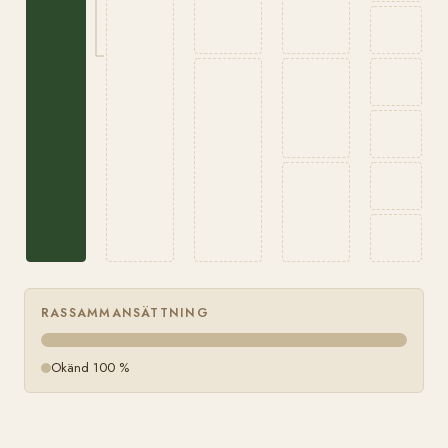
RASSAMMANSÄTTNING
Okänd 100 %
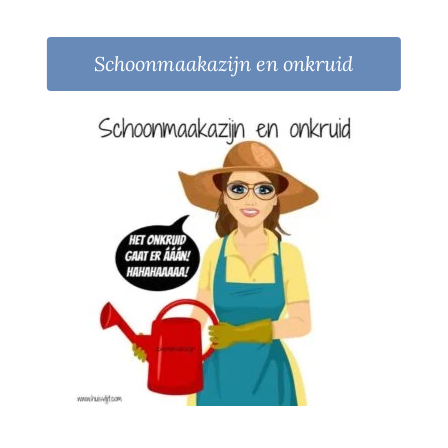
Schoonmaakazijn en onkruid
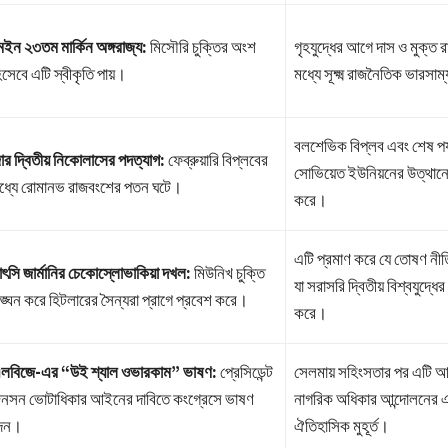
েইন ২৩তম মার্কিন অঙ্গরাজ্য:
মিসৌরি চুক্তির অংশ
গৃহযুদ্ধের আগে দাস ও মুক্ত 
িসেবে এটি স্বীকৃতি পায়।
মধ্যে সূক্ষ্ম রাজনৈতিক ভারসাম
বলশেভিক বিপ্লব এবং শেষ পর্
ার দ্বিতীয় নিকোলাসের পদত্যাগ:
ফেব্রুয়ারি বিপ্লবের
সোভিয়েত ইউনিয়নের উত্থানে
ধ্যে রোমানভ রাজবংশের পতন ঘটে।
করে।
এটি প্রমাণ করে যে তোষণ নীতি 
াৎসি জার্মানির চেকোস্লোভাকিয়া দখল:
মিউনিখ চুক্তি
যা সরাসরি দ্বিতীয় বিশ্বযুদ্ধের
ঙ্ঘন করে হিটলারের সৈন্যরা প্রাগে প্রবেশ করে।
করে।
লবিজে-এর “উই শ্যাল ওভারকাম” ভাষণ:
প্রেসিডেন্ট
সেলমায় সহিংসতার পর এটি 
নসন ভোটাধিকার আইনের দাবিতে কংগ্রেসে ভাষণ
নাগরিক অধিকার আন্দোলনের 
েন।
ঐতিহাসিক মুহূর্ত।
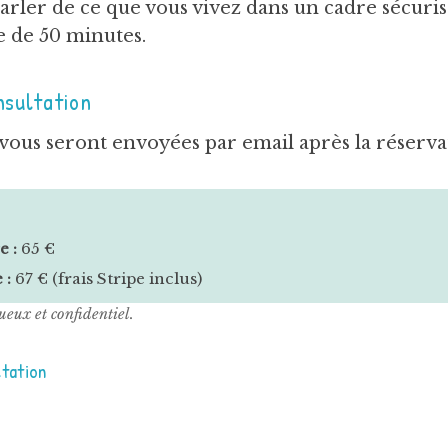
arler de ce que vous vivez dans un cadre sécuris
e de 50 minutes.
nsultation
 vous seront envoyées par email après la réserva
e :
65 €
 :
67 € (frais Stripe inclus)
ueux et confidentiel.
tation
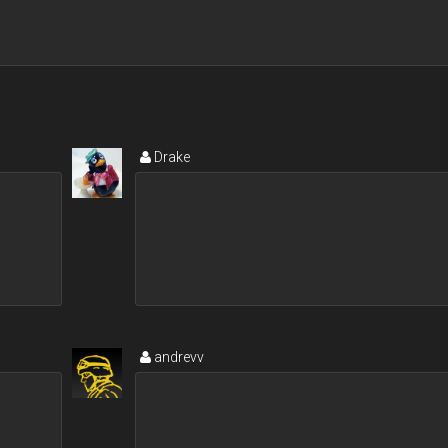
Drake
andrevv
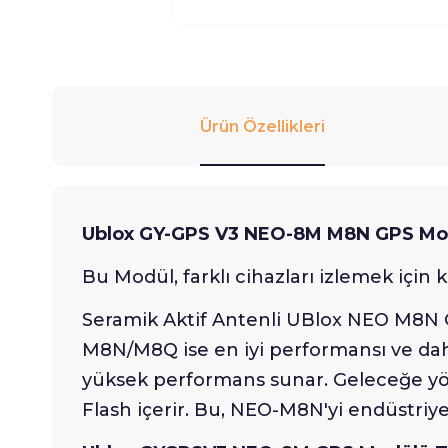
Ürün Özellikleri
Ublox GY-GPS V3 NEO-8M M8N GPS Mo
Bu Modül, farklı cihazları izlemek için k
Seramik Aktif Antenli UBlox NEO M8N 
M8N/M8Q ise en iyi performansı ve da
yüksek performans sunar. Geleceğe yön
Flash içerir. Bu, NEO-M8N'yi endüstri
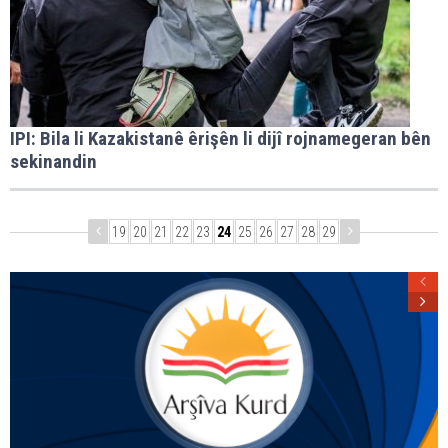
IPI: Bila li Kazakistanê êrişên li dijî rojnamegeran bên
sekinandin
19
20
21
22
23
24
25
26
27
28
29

==*==

PROBLEM DETAILS:
Would you transcribe the whole listing above exactly? The pictures should not be included.

RESPONSE:
RASSAMMANSÄTTNING
Okänd 100 %
Schoonmaakazijn en onkruid
েইন ২৩তম মার্কিন অঙ্গরাজ্য:
মিসৌরি চুক্তির অংশ
গৃহযুদ্ধের আগে দাস ও মুক্ত 
িসেবে এটি স্বীকৃতি পায়।
মধ্যে সূক্ষ্ম রাজনৈতিক ভারসাম
বলশেভিক বিপ্লব এবং শেষ পর্
ার দ্বিতীয় নিকোলাসের পদত্যাগ:
ফেব্রুয়ারি বিপ্লবের
সোভিয়েত ইউনিয়নের উত্থানে
ধ্যে রোমানভ রাজবংশের পতন ঘটে।
করে।
এটি প্রমাণ করে যে তোষণ নীতি 
াৎসি জার্মানির চেকোস্লোভাকিয়া দখল:
মিউনিখ চুক্তি
যা সরাসরি দ্বিতীয় বিশ্বযুদ্ধের
ঙ্ঘন করে হিটলারের সৈন্যরা প্রাগে প্রবেশ করে।
করে।
লবিজে-এর “উই শ্যাল ওভারকাম” ভাষণ:
প্রেসিডেন্ট
সেলমায় সহিংসতার পর এটি 
নসন ভোটাধিকার আইনের দাবিতে কংগ্রেসে ভাষণ
নাগরিক অধিকার আন্দোলনের 
েন।
ঐতিহাসিক মুহূর্ত।
arler de ce que vous vivez dans un cadre sécuris
e de 50 minutes.
nsultation
 vous seront envoyées par email après la réserva
e :
65 €
 :
67 € (frais Stripe inclus)
ueux et confidentiel.
tation
Drake
andrevv
Ürün Özellikleri
Ublox GY-GPS V3 NEO-8M M8N GPS Mo
Bu Modül, farklı cihazları izlemek için k
Seramik Aktif Antenli UBlox NEO M8N 
M8N/M8Q ise en iyi performansı ve da
yüksek performans sunar. Geleceğe yön
Flash içerir. Bu, NEO-M8N'yi endüstri
IPI: Bila li Kazakistanê êrişên li dijî rojnamegeran bên
sekinandin
19
20
21
22
23
24
25
26
27
28
29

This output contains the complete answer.